If we take the view that everything is chemistry, then we resolve to atoms anyway. A particularly useful approach is a hierarchical view over a molecule ( this is the OpenEye approach ). Another is a representation that resolves to a molecule for comparison purposes this is kind of HELM and sugar and splice approach.

But one fundamental question is what do you want to do with the representation? If you want tautomers/charges/linkages/substructure searches you may as well have a Mol backend.

If you want to mutate base pairs or amino acids, there are other suitable approaches. Note that I’m biased by X-ray/nmr where a mol with a monomer hierarchy view is quite useful.

Brian Kelley

On Oct 23, 2018, at 5:58 AM, Guillaume Fraux notifications@github.com wrote:

Hi there! I am the author of another C++ CIF files parser, which you could be interested in: https://github.com/chemfiles/pacif.

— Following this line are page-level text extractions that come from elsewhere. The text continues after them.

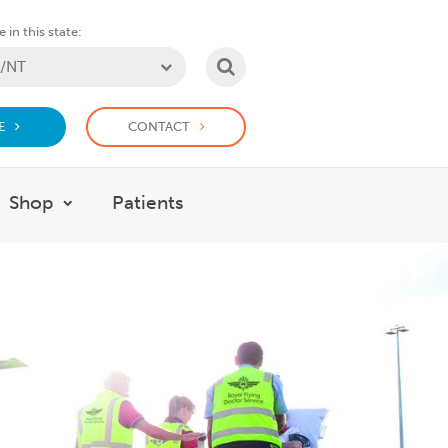
 in this state:
SEARCH
E
CONTACT
Shop
Patients
at we do
w submenu for Support Us
Show submenu for Shop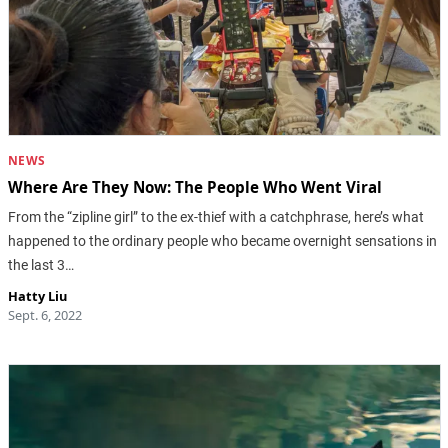
NEWS
Where Are They Now: The People Who Went Viral
From the “zipline girl” to the ex-thief with a catchphrase, here’s what
happened to the ordinary people who became overnight sensations in
the last 3…
Hatty Liu
Sept. 6, 2022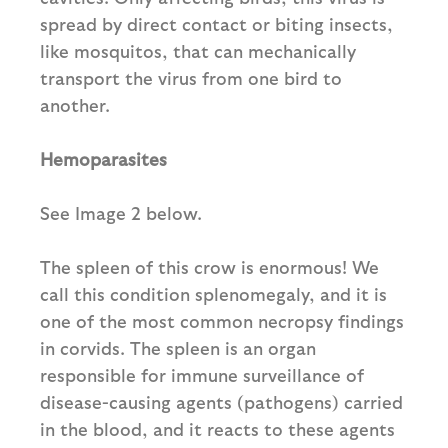
spread by direct contact or biting insects,
like mosquitos, that can mechanically
transport the virus from one bird to
another.
Hemoparasites
See Image 2 below.
The spleen of this crow is enormous! We
call this condition splenomegaly, and it is
one of the most common necropsy findings
in corvids. The spleen is an organ
responsible for immune surveillance of
disease-causing agents (pathogens) carried
in the blood, and it reacts to these agents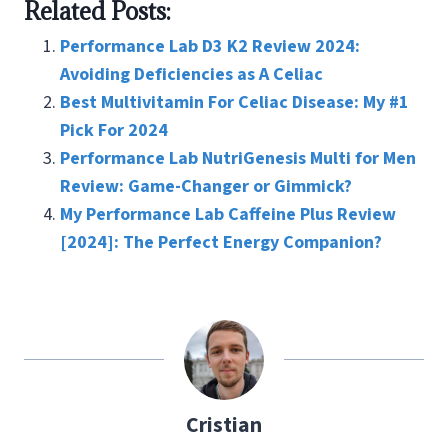
Related Posts:
b
tt
er
ai
ke
ar
o
er
es
l
dI
e
Performance Lab D3 K2 Review 2024:
o
t
n
Avoiding Deficiencies as A Celiac
Best Multivitamin For Celiac Disease: My #1
k
Pick For 2024
Performance Lab NutriGenesis Multi for Men
Review: Game-Changer or Gimmick?
My Performance Lab Caffeine Plus Review
[2024]: The Perfect Energy Companion?
Cristian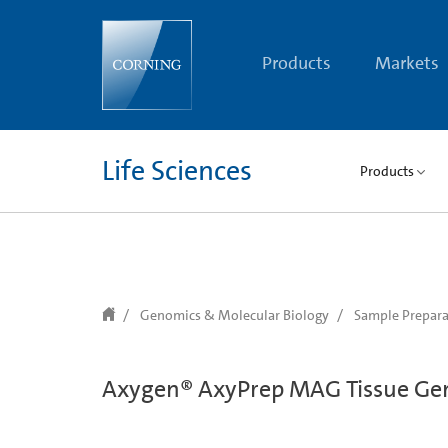
text.skipToContent
text.skipToNavigation
Products
Markets
Life Sciences
Products
Genomics & Molecular Biology
Sample Prepara
Axygen® AxyPrep MAG Tissue Ge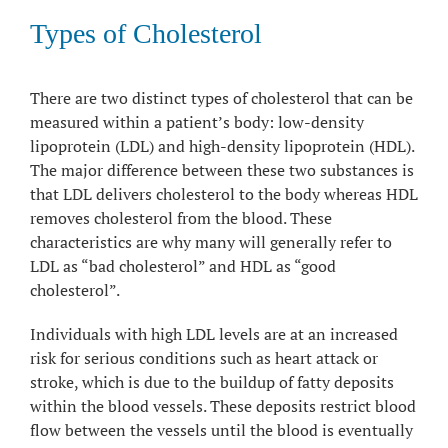
Types of Cholesterol
There are two distinct types of cholesterol that can be
measured within a patient’s body: low-density
lipoprotein (LDL) and high-density lipoprotein (HDL).
The major difference between these two substances is
that LDL delivers cholesterol to the body whereas HDL
removes cholesterol from the blood. These
characteristics are why many will generally refer to
LDL as “bad cholesterol” and HDL as “good
cholesterol”.
Individuals with high LDL levels are at an increased
risk for serious conditions such as heart attack or
stroke, which is due to the buildup of fatty deposits
within the blood vessels. These deposits restrict blood
flow between the vessels until the blood is eventually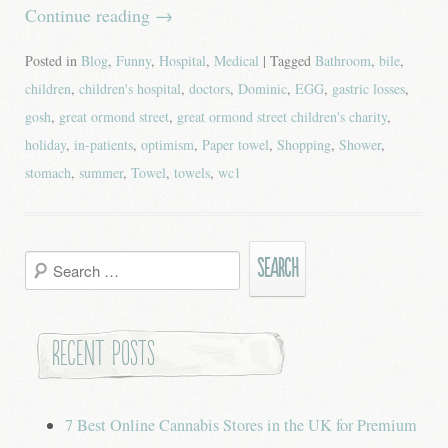
Continue reading
→
Posted in
Blog
,
Funny
,
Hospital
,
Medical
| Tagged
Bathroom
,
bile
,
children
,
children's hospital
,
doctors
,
Dominic
,
EGG
,
gastric losses
,
gosh
,
great ormond street
,
great ormond street children's charity
,
holiday
,
in-patients
,
optimism
,
Paper towel
,
Shopping
,
Shower
,
stomach
,
summer
,
Towel
,
towels
,
wc1
Search
for:
Recent Posts
7 Best Online Cannabis Stores in the UK for Premium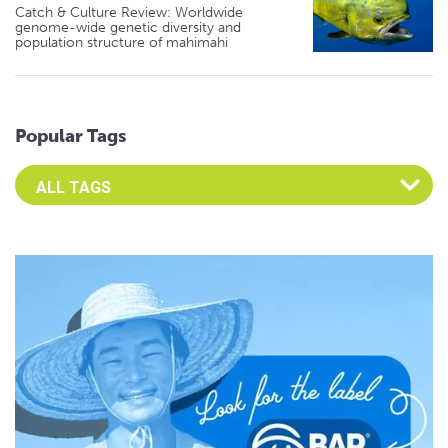
Catch & Culture Review: Worldwide
genome-wide genetic diversity and
population structure of mahimahi
Popular Tags
Select an Advocate Tag to view it's posts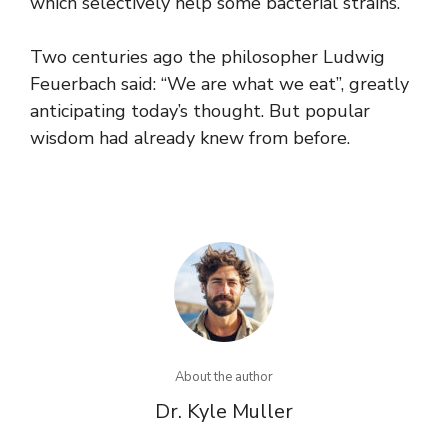
which selectively help some bacterial strains.
Two centuries ago the philosopher Ludwig
Feuerbach said: “We are what we eat”, greatly
anticipating today’s thought. But popular
wisdom had already knew from before.
About the author
Dr. Kyle Muller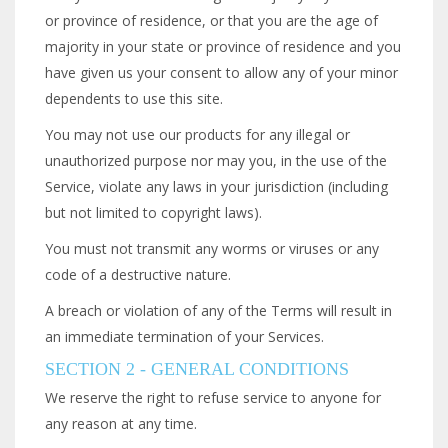
or province of residence, or that you are the age of
majority in your state or province of residence and you
have given us your consent to allow any of your minor
dependents to use this site.
You may not use our products for any illegal or
unauthorized purpose nor may you, in the use of the
Service, violate any laws in your jurisdiction (including
but not limited to copyright laws).
You must not transmit any worms or viruses or any
code of a destructive nature.
A breach or violation of any of the Terms will result in
an immediate termination of your Services.
SECTION 2 - GENERAL CONDITIONS
We reserve the right to refuse service to anyone for
any reason at any time.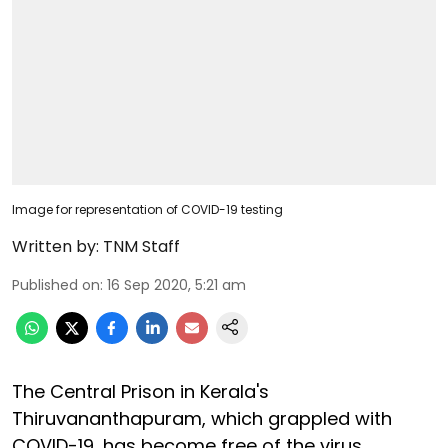
Image for representation of COVID-19 testing
Written by:
TNM Staff
Published on
:
16 Sep 2020, 5:21 am
The Central Prison in Kerala's
Thiruvananthapuram, which grappled with
COVID-19, has become free of the virus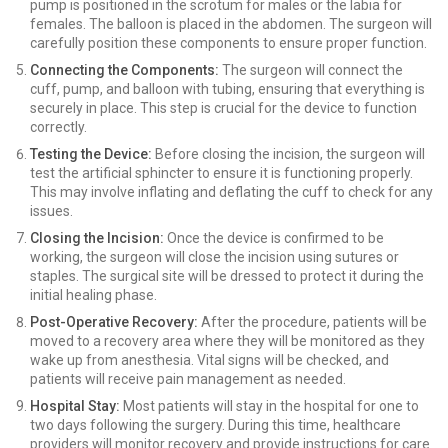
pump is positioned in the scrotum for males or the labia for
females. The balloon is placed in the abdomen. The surgeon will
carefully position these components to ensure proper function.
Connecting the Components:
The surgeon will connect the
cuff, pump, and balloon with tubing, ensuring that everything is
securely in place. This step is crucial for the device to function
correctly.
Testing the Device:
Before closing the incision, the surgeon will
test the artificial sphincter to ensure it is functioning properly.
This may involve inflating and deflating the cuff to check for any
issues.
Closing the Incision:
Once the device is confirmed to be
working, the surgeon will close the incision using sutures or
staples. The surgical site will be dressed to protect it during the
initial healing phase.
Post-Operative Recovery:
After the procedure, patients will be
moved to a recovery area where they will be monitored as they
wake up from anesthesia. Vital signs will be checked, and
patients will receive pain management as needed.
Hospital Stay:
Most patients will stay in the hospital for one to
two days following the surgery. During this time, healthcare
providers will monitor recovery and provide instructions for care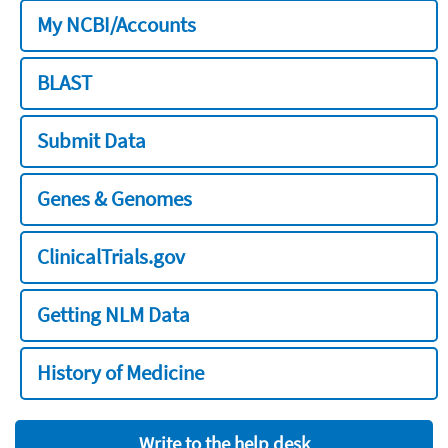
My NCBI/Accounts
BLAST
Submit Data
Genes & Genomes
ClinicalTrials.gov
Getting NLM Data
History of Medicine
Write to the help desk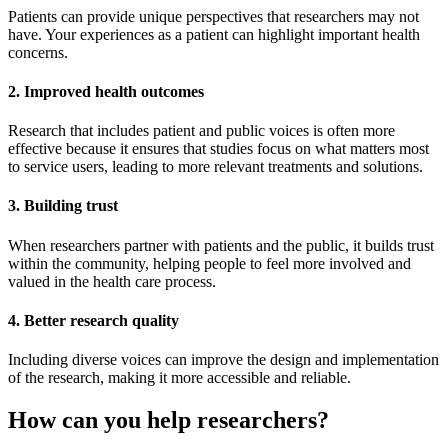
Patients can provide unique perspectives that researchers may not
have. Your experiences as a patient can highlight important health
concerns.
2. Improved health outcomes
Research that includes patient and public voices is often more
effective because it ensures that studies focus on what matters most
to service users, leading to more relevant treatments and solutions.
3. Building trust
When researchers partner with patients and the public, it builds trust
within the community, helping people to feel more involved and
valued in the health care process.
4. Better research quality
Including diverse voices can improve the design and implementation
of the research, making it more accessible and reliable.
How can you help researchers?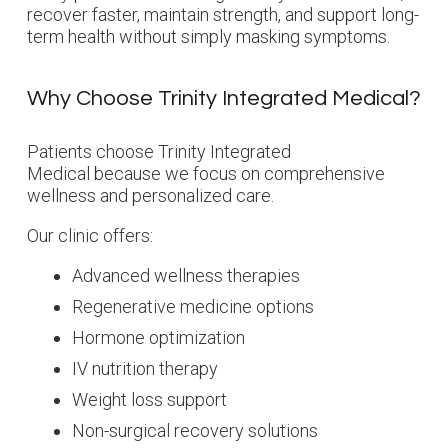
recover faster, maintain strength, and support long-
term health without simply masking symptoms.
Why Choose Trinity Integrated Medical?
Patients choose Trinity Integrated
Medical because we focus on comprehensive
wellness and personalized care.
Our clinic offers:
Advanced wellness therapies
Regenerative medicine options
Hormone optimization
IV nutrition therapy
Weight loss support
Non-surgical recovery solutions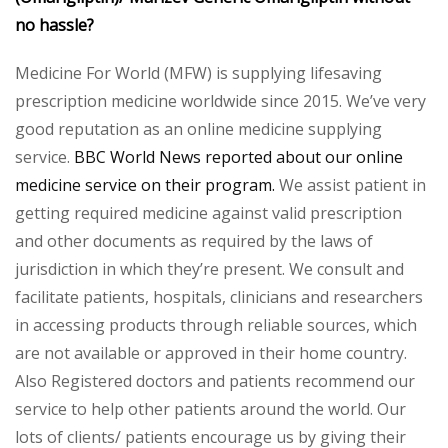
no hassle?
Medicine For World (MFW) is supplying lifesaving
prescription medicine worldwide since 2015. We’ve very
good reputation as an online medicine supplying
service.
BBC World News reported about our online
medicine service on their program.
We assist patient in
getting required medicine against valid prescription
and other documents as required by the laws of
jurisdiction in which they’re present. We consult and
facilitate patients, hospitals, clinicians and researchers
in accessing products through reliable sources, which
are not available or approved in their home country.
Also Registered doctors and patients recommend our
service to help other patients around the world. Our
lots of clients/ patients encourage us by giving their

It only does the file => std::vector<std::map<std::string, cif::value>> transformation, any interpretation of the data is left to the user of the code. I plan to use it for CIF and mmCIF support in chemfiles, but I did not yet had the time to use it. I am open to changes on the API if needed!

The main advantages of pacif are that it is a header only library depending only on the standard C++11 library, and the BSD license. The main inconvenient is that you still have to extract the data you need from the parsed structures, and that it is relatively recent and might still have some bugs.

— You are receiving this because you are subscribed to this thread. Reply to this email directly, view it on GitHub, or mute the thread.

wojdyr commented 6 years ago

Hi, Gemmi developer here. I just came across this discussion. I often hear about RDKit because it's used in various CCP4 projects. Actually, when we started Gemmi, Paul Emsley was advocating BSD license to be compatible with RDKit, but finally the Mozilla Public License was chosen (like for Eigen3).

If you'd like to use Gemmi I'd be happy to help.

@tdudgeon: Gemmi could do points 1 and 2 (and 4 for the pdb format) out of the 4 points that you listed. If it'd be useful to export a macromolecule to some of the existing RDKit data structures for further processing maybe we can sort it out. I haven't used RDKit myself, but a couple days ago I did perhaps a similar exercise: I've spent many hours to figure out how to use gemmi together with the Boost Graph Library to calculate maximum common subgraph.

pschmidtke commented 3 years ago

What was the outcome of this discussion @greglandrum ? Any of these approaches was ever integrated or not in the end?

greglandrum commented 3 years ago

@pschmidtke: I'm not aware of any work that has been done on this one yet.

pschmidtke commented 3 years ago

Ok, thanks -> openbabel it is for now then ;)